Work to complete:
Repeat every line of the data verbatim.

___ Input material ___

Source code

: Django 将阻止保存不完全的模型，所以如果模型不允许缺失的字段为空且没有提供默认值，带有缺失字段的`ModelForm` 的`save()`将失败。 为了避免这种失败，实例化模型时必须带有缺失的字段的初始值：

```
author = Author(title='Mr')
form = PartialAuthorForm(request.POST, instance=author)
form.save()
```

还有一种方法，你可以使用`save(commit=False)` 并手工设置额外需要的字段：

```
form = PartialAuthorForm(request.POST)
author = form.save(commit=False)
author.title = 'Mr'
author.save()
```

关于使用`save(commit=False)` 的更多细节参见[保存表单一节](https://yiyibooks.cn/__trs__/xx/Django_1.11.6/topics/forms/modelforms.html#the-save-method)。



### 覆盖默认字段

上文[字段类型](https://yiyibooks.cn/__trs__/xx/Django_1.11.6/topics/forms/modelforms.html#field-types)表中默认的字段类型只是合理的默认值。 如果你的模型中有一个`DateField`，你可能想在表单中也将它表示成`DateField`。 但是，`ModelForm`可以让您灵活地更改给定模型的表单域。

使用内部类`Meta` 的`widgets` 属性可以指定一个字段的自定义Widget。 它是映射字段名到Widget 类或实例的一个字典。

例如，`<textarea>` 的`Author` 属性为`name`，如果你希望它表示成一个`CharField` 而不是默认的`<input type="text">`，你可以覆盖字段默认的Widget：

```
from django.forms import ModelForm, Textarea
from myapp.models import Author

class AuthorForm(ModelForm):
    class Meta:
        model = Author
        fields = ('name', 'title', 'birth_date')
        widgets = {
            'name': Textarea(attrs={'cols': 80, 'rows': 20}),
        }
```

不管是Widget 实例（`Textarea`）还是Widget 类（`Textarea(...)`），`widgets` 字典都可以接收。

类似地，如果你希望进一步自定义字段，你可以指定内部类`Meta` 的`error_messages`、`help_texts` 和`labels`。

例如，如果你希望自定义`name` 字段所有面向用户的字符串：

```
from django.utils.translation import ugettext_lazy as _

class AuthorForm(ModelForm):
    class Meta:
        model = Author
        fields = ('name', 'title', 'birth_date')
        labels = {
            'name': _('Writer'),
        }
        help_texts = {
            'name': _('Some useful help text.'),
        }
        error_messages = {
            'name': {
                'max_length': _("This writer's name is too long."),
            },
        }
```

___

Written answer:
Source code

: Django 将阻止保存不完全的模型，所以如果模型不允许缺失的字段为空且没有提供默认值，带有缺失字段的`ModelForm` 的`save()`将失败。 为了避免这种失败，实例化模型时必须带有缺失的字段的初始值：

```
author = Author(title='Mr')
form = PartialAuthorForm(request.POST, instance=author)
form.save()
```

还有一种方法，你可以使用`save(commit=False)` 并手工设置额外需要的字段：

```
form = PartialAuthorForm(request.POST)
author = form.save(commit=False)
author.title = 'Mr'
author.save()
```

关于使用`save(commit=False)` 的更多细节参见[保存表单一节](https://yiyibooks.cn/__trs__/xx/Django_1.11.6/topics/forms/modelforms.html#the-save-method)。



### 覆盖默认字段

上文[字段类型](https://yiyibooks.cn/__trs__/xx/Django_1.11.6/topics/forms/modelforms.html#field-types)表中默认的字段类型只是合理的默认值。 如果你的模型中有一个`DateField`，你可能想在表单中也将它表示成`DateField`。 但是，`ModelForm`可以让您灵活地更改给定模型的表单域。

使用内部类`Meta` 的`widgets` 属性可以指定一个字段的自定义Widget。 它是映射字段名到Widget 类或实例的一个字典。

例如，`<textarea>` 的`Author` 属性为`name`，如果你希望它表示成一个`CharField` 而不是默认的`<input type="text">`，你可以覆盖字段默认的Widget：

```
from django.forms import ModelForm, Textarea
from myapp.models import Author

class AuthorForm(ModelForm):
    class Meta:
        model = Author
        fields = ('name', 'title', 'birth_date')
        widgets = {
            'name': Textarea(attrs={'cols': 80, 'rows': 20}),
        }
```

不管是Widget 实例（`Textarea`）还是Widget 类（`Textarea(...)`），`widgets` 字典都可以接收。

类似地，如果你希望进一步自定义字段，你可以指定内部类`Meta` 的`error_messages`、`help_texts` 和`labels`。

例如，如果你希望自定义`name` 字段所有面向用户的字符串：

```
from django.utils.translation import ugettext_lazy as _

class AuthorForm(ModelForm):
    class Meta:
        model = Author
        fields = ('name', 'title', 'birth_date')
        labels = {
            'name': _('Writer'),
        }
        help_texts = {
            'name': _('Some useful help text.'),
        }
        error_messages = {
            'name': {
                'max_length': _("This writer's name is too long."),
            },
        }
```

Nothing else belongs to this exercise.